Putin surrounded himself with cronies from his previous life – from the St. Petersburg administration, from the KGB, even friends from his judo club, and co-owners of a "dacha co-operative" – a settlement of private country houses on a lake outside the city. He gave them the best positions in government, and allowed them to commandeer the most lucrative sectors of Russia's economy, its banks and mass media. One of the leading opposition figures, Alexei Navalny, has dubbed Putin's party, United Russia, "the party of crooks and thieves" – a coinage so successful it almost certainly contributed to the party's poor performance in last December's parliamentary elections.

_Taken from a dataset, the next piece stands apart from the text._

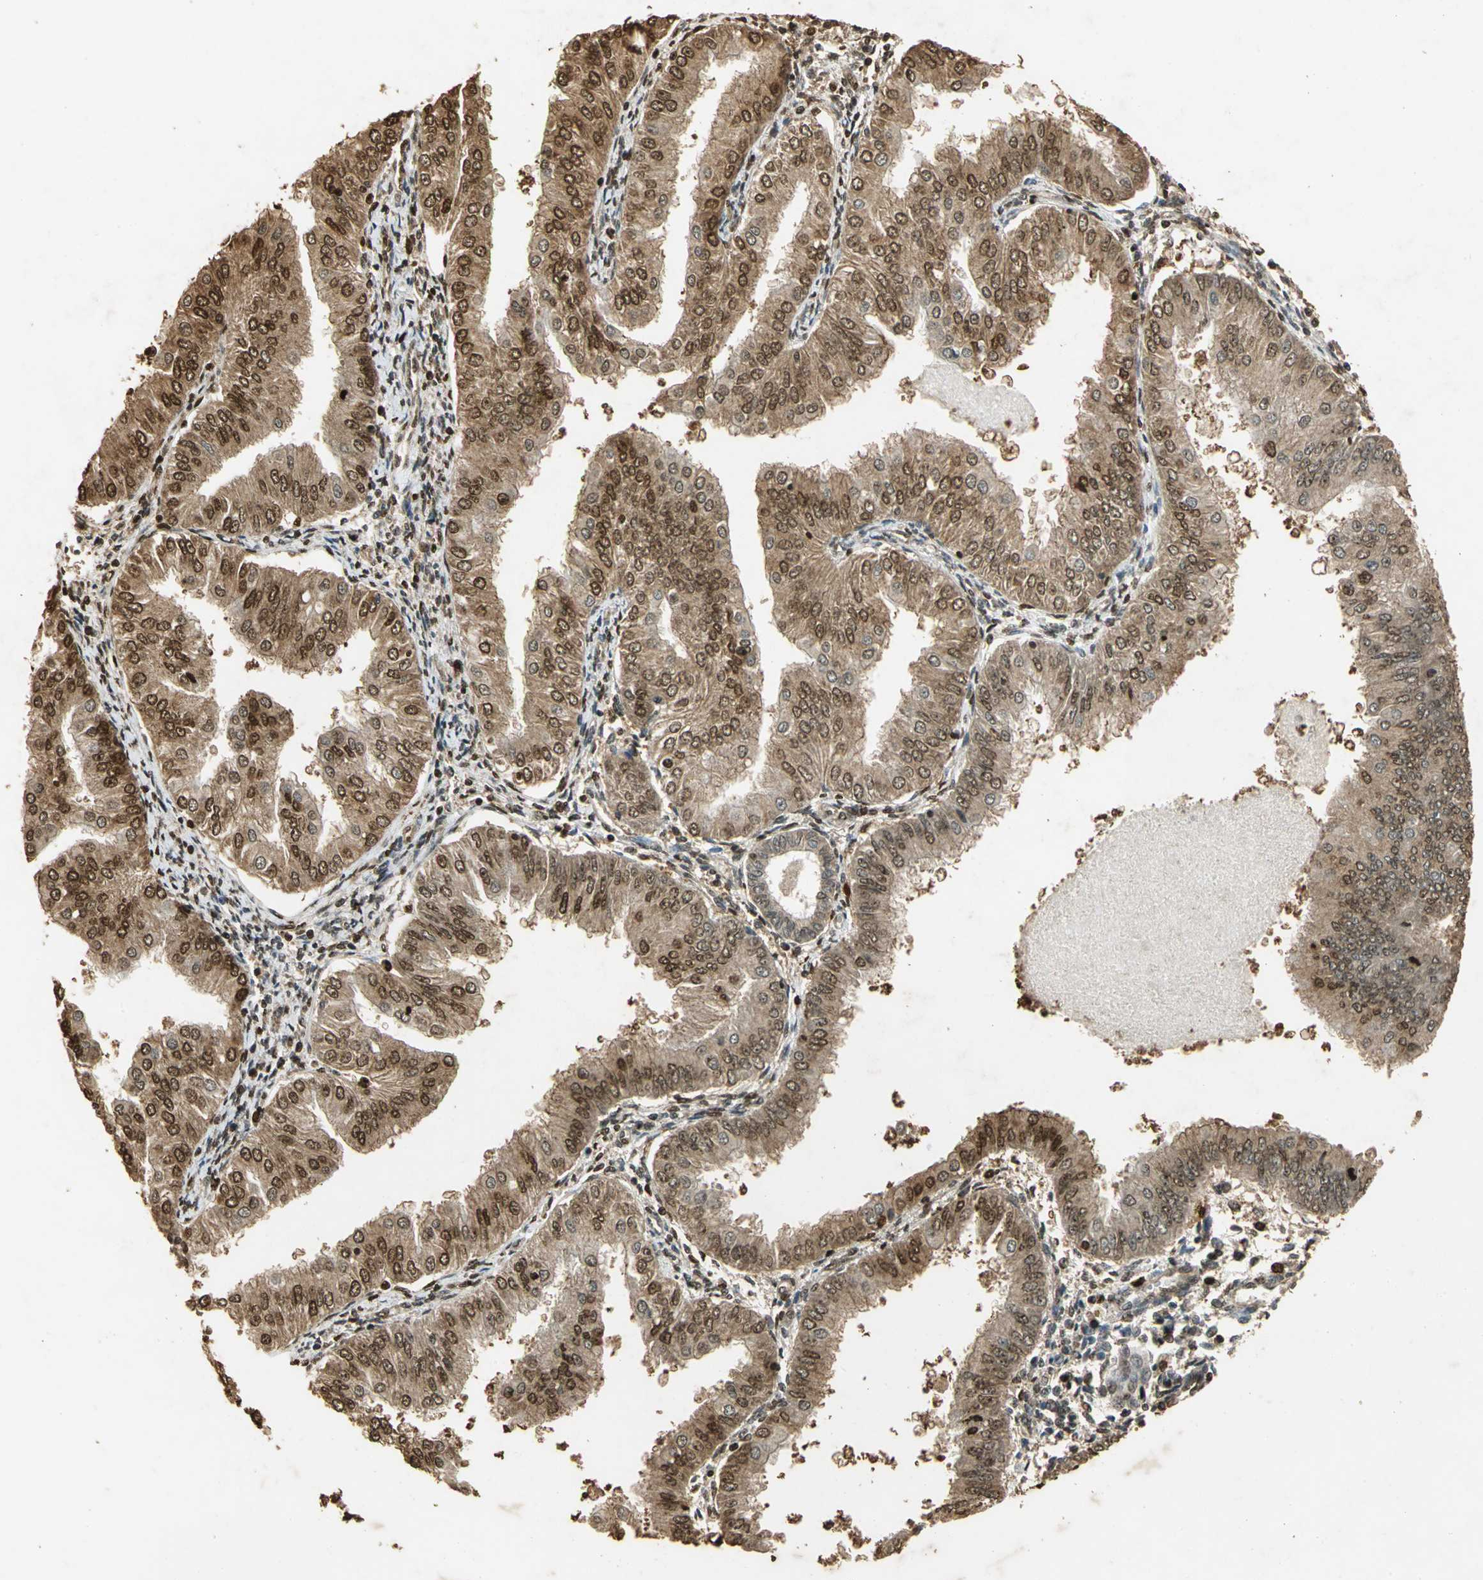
{"staining": {"intensity": "strong", "quantity": ">75%", "location": "cytoplasmic/membranous"}, "tissue": "endometrial cancer", "cell_type": "Tumor cells", "image_type": "cancer", "snomed": [{"axis": "morphology", "description": "Adenocarcinoma, NOS"}, {"axis": "topography", "description": "Endometrium"}], "caption": "DAB (3,3'-diaminobenzidine) immunohistochemical staining of human endometrial cancer (adenocarcinoma) shows strong cytoplasmic/membranous protein staining in approximately >75% of tumor cells.", "gene": "GAPDH", "patient": {"sex": "female", "age": 53}}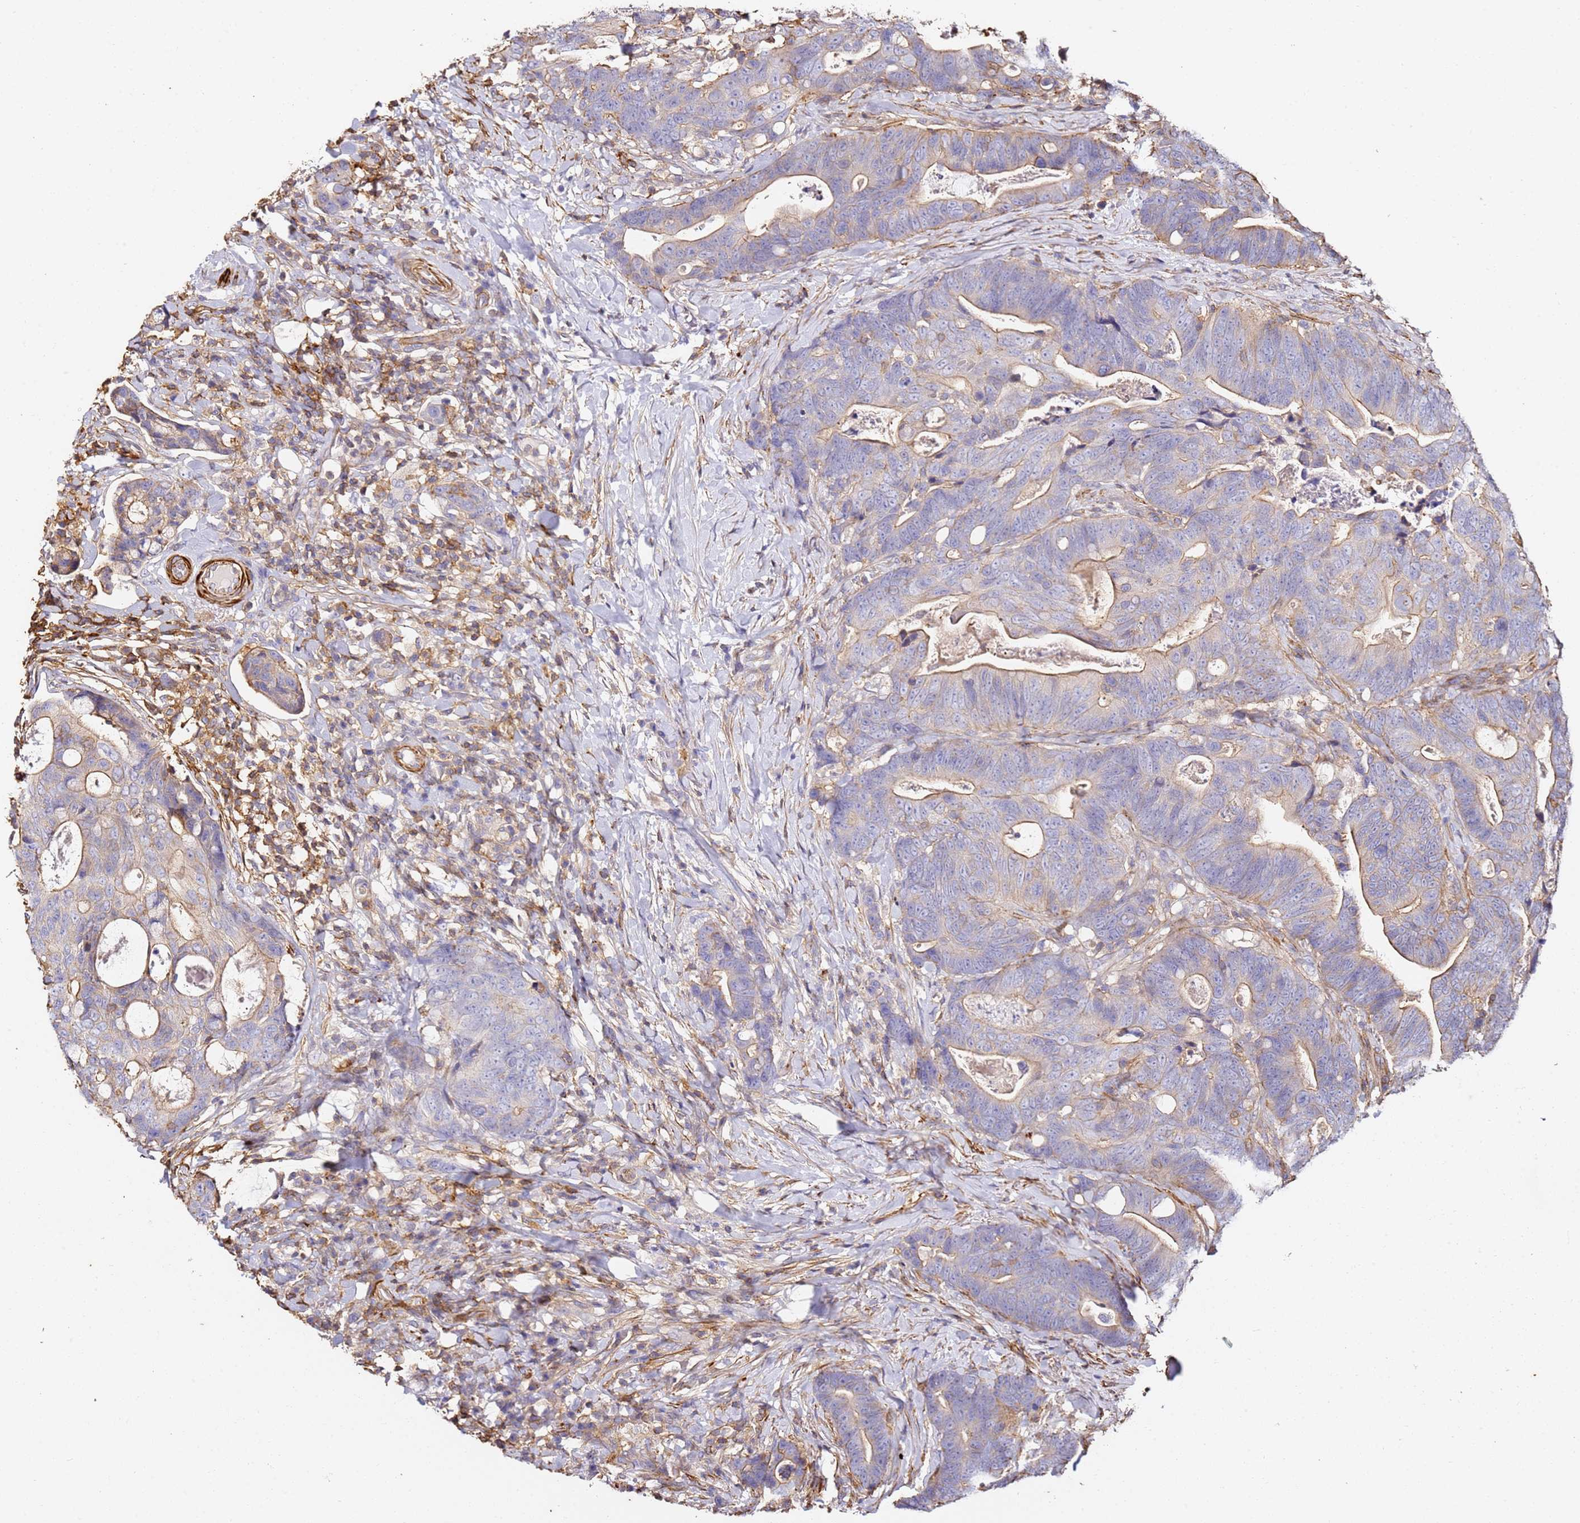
{"staining": {"intensity": "moderate", "quantity": "<25%", "location": "cytoplasmic/membranous"}, "tissue": "colorectal cancer", "cell_type": "Tumor cells", "image_type": "cancer", "snomed": [{"axis": "morphology", "description": "Adenocarcinoma, NOS"}, {"axis": "topography", "description": "Colon"}], "caption": "Moderate cytoplasmic/membranous staining is appreciated in approximately <25% of tumor cells in colorectal cancer.", "gene": "ZNF671", "patient": {"sex": "female", "age": 82}}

Back in the 1990s, Putin's rise to the top was precipitous – and it remains something of a mystery how a little-known, middle-ranking intelligence officer, tainted with allegations of corruption, could have achieved such a meteoric career. In St. Petersburg he had cloaked himself in the kind of democratic credentials that were vital for advancement in the Boris Yeltsin period, becoming head of the pro-government Our Home Is Russia party in the city.
He was also skilled at making allies, who helped him move from St. Petersburg to Moscow. Here he swiftly climbed through the Kremlin ranks, spending less than a year in each position: deputy chief of staff to the president, director of the FSB (successor to the KGB), head of the Security Council, prime minister.